Pros shunned sports bets 1 year ago. Now, leagues are all-in
By WAYNE PARRY
SECAUCUS, N.J. (AP) - American professional sports leagues used to fight sports betting as an existential threat until the U.S. Supreme Court handed them a loss. They widely lost again when state legislatures rejected their pleas to be cut in on the action under new laws.
Now, nearly a year after the high court cleared the way for any state to choose whether to take wagers, the leagues have completely changed their tune to embrace the private deals offered via legalized sports gambling, both in young markets and prospective ones.

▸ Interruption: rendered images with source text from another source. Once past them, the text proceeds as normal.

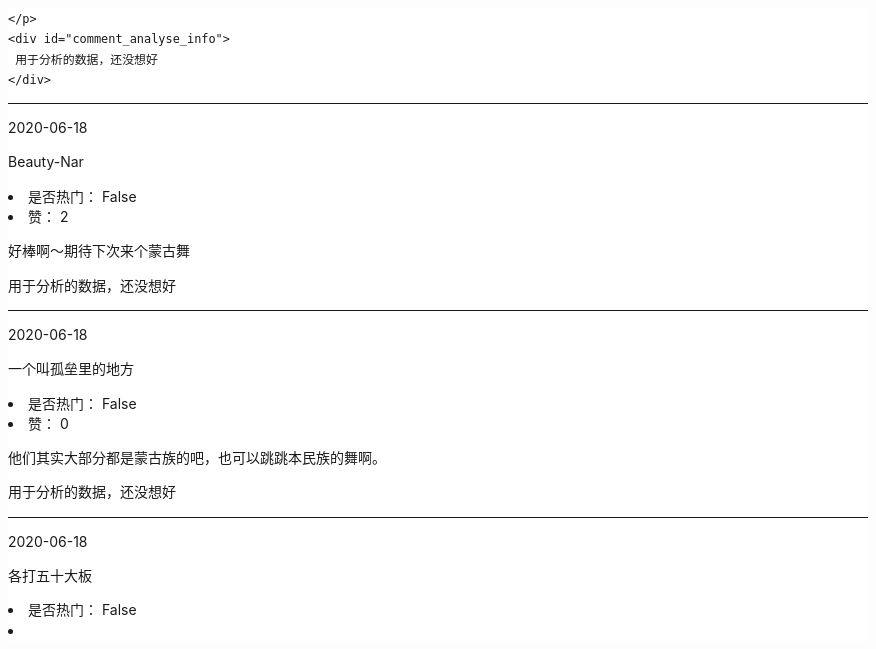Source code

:     </p>
    <div id="comment_analyse_info">
     用于分析的数据，还没想好
    </div>
   </div>
   <hr/>
   <div id="comments_block">
    <p id="comment_time">
     2020-06-18
    </p>
    <p id="comment_author">
     Beauty-Nar
    </p>
    <div id="comment_attrs">
     <li id_no="is_hot">
      是否热门： False
     </li>
     <li id_no="attitude">
      赞： 2
     </li>
    </div>
    <p id="comment_content">
     好棒啊～期待下次来个蒙古舞
    </p>
    <div id="comment_analyse_info">
     用于分析的数据，还没想好
    </div>
   </div>
   <hr/>
   <div id="comments_block">
    <p id="comment_time">
     2020-06-18
    </p>
    <p id="comment_author">
     一个叫孤垒里的地方
    </p>
    <div id="comment_attrs">
     <li id_no="is_hot">
      是否热门： False
     </li>
     <li id_no="attitude">
      赞： 0
     </li>
    </div>
    <p id="comment_content">
     他们其实大部分都是蒙古族的吧，也可以跳跳本民族的舞啊。
    </p>
    <div id="comment_analyse_info">
     用于分析的数据，还没想好
    </div>
   </div>
   <hr/>
   <div id="comments_block">
    <p id="comment_time">
     2020-06-18
    </p>
    <p id="comment_author">
     各打五十大板
    </p>
    <div id="comment_attrs">
     <li id_no="is_hot">
      是否热门： False
     </li>
     <li id_no="attitude">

Numerous sports have inked marketing deals with gambling companies to become official sports betting providers, agreements that include a lot of cross-promotion and the ability for sportsbooks to use a wealth of official league data, which often goes beyond offerings of other providers.
Leagues and even individual teams now have employees whose main job is to seek out new business opportunities involving sports betting. An example: Major League Soccer is considering putting the names of bookmakers on player jerseys.

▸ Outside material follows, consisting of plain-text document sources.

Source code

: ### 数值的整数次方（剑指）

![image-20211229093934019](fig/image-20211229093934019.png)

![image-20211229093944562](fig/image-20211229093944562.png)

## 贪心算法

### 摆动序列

What a difference a year makes.
Only Nevada had offered bets on single games before May 14, 2018, when the Supreme Court struck down a law that had limited sports betting to four states that met a 1991 deadline to legalize it, siding with a challenge brought by New Jersey.
Now, eight states offer sports gambling, a few others are close to legalizing and dozens more are considering it.

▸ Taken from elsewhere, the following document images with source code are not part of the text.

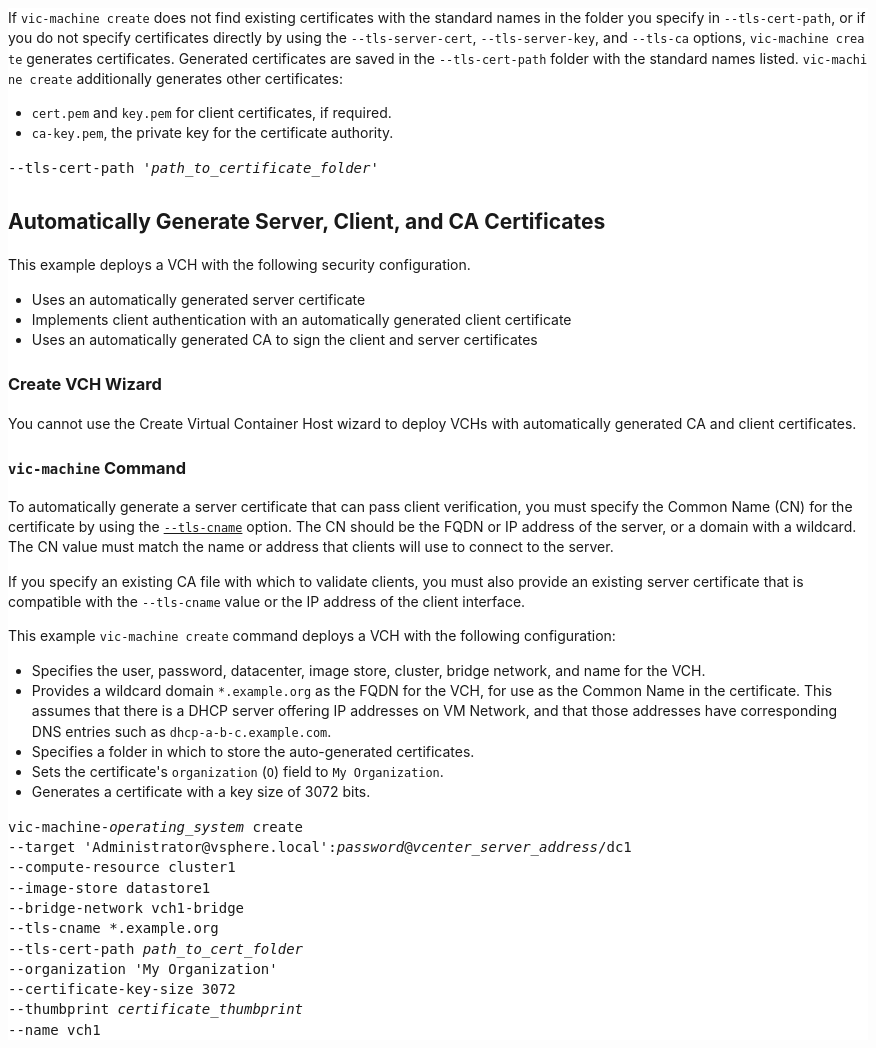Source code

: If `vic-machine create` does not find existing certificates with the standard names in the folder you specify in `--tls-cert-path`, or if you do not specify certificates directly by using the `--tls-server-cert`, `--tls-server-key`, and `--tls-ca` options, `vic-machine create` generates certificates. Generated certificates are saved in the `--tls-cert-path` folder with the standard names listed. `vic-machine create` additionally generates other certificates:

* `cert.pem` and `key.pem` for client certificates, if required.
* `ca-key.pem`, the private key for the certificate authority. 

<pre>--tls-cert-path '<i>path_to_certificate_folder</i>'
</pre>

## Automatically Generate Server, Client, and CA Certificates <a id="full-auto"></a>

This example deploys a VCH with the following security configuration. 

- Uses an automatically generated server certificate
- Implements client authentication with an automatically generated client certificate
- Uses an automatically generated CA to sign the client and server certificates 

### Create VCH Wizard

You cannot use the Create Virtual Container Host wizard to deploy VCHs with automatically generated CA and client certificates.

### `vic-machine` Command

To automatically generate a server certificate that can pass client verification, you must specify the Common Name (CN) for the certificate by using the [`--tls-cname`](#tls-cname) option. The CN should be the FQDN or IP address of the server, or a domain with a wildcard. The CN value must match the name or address that clients will use to connect to the server. 

If you specify an existing CA file with which to validate clients, you must also provide an existing server certificate that is compatible with the `--tls-cname` value or the IP address of the client interface.

This example `vic-machine create` command deploys a VCH with the following configuration:

- Specifies the user, password, datacenter, image store, cluster, bridge network, and name for the VCH.
- Provides a wildcard domain `*.example.org` as the FQDN for the VCH, for use as the Common Name in the certificate. This assumes that there is a DHCP server offering IP addresses on VM Network, and that those addresses have corresponding DNS entries such as `dhcp-a-b-c.example.com`.
- Specifies a folder in which to store the auto-generated certificates.
- Sets the certificate's `organization` (`O`) field to `My Organization`.
- Generates a certificate with a key size of 3072 bits.

<pre>vic-machine-<i>operating_system</i> create
--target 'Administrator@vsphere.local':<i>password</i>@<i>vcenter_server_address</i>/dc1
--compute-resource cluster1
--image-store datastore1
--bridge-network vch1-bridge
--tls-cname *.example.org
--tls-cert-path <i>path_to_cert_folder</i>
--organization 'My Organization'
--certificate-key-size 3072
--thumbprint <i>certificate_thumbprint</i>
--name vch1
</pre>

Keith Wachtel, executive vice president of the National Hockey League, said the Supreme Court ruling changed his league's view "drastically."
"It created an opportunity for fan engagement. Our data gives us a new opportunity to look at sports betting, and it opens up a whole new amount of data for our fans," he said. "Player speed, hardest shot: you can (soon) bet on those things."
Joe Januszewski, executive vice president of baseball's Texas Rangers, said his game has long been known as "a slow, languid, unfolding pace game" that has been trying - with mixed results - to get younger people interested.
"With the next set of fans, that may not speak to them," he said. "We look at the burgeoning gambling and betting space to make our game more engaging for a whole new audience. The expansion of betting is how baseball is going to evolve in the 21st century."
Likewise, Scott Kaufman-Ross, head of fantasy sports and gaming for the NBA, is excited by ever-more involved fans.
"We know the person watching basketball is the most likely person to bet on basketball," he said. "And the person betting on basketball is more likely to watch more basketball."
Speaking Wednesday and Thursday at the Betting on Sports America conference, league and team officials unanimously embraced an industry they once fought so hard. Concerns about integrity and scandal have given way to optimism about licensing deals and surging fan bases.
Significantly, most executives said sports betting revenue is minor compared with broadcast rights and ticket sales. Its real potential, they said, is drawing new customers.
"Sports betting is about fan engagement," said Bill Ordower, executive vice president of Major League Soccer. "The revenue is second. We're excited about new ways for fans to connect. If you're betting on a game, you're more engaged with it."
Wachtel, the NHL executive, said part of that is because legalized sports betting is still relatively small.
"Look five years down the road where projections are that 40 percent of the country will be able to bet on a mobile device," he said. "That's a scale we haven't been able to reach."
Shelly Cayette, vice president of global partnerships for the NBA's Cleveland Cavaliers, said the challenge includes unifying the focus on sports betting toward fans.
"It's now getting everybody to see clearly that sports betting is a platform that allows the sport of basketball to grow, and that's our goal," she said. "We can't stay in business unless we continue to grow. And we now get to engage more with our fan base."
In one 24-hour period last fall, the National Basketball Association partnered with Sportradar and Genius Sports to distribute NBA betting data to sports betting providers in the U.S., and Major League Baseball partnered with MGM Resorts to become an official gambling partner in the U.S. and Japan. MGM Resorts previously reached similar deals with the NBA, WNBA and NHL, and has a deal with the NFL's New York Jets to promote its properties and mobile app to fans.
FanDuel joined with the NHL and its New Jersey Devils franchise shortly before that for sports betting and fantasy sports play, and additional deals have since been inked.
Even teams in states where sports betting is not yet legal are engaging in talks with gambling companies to be ready to move quickly if legalization happens in their states, executives said.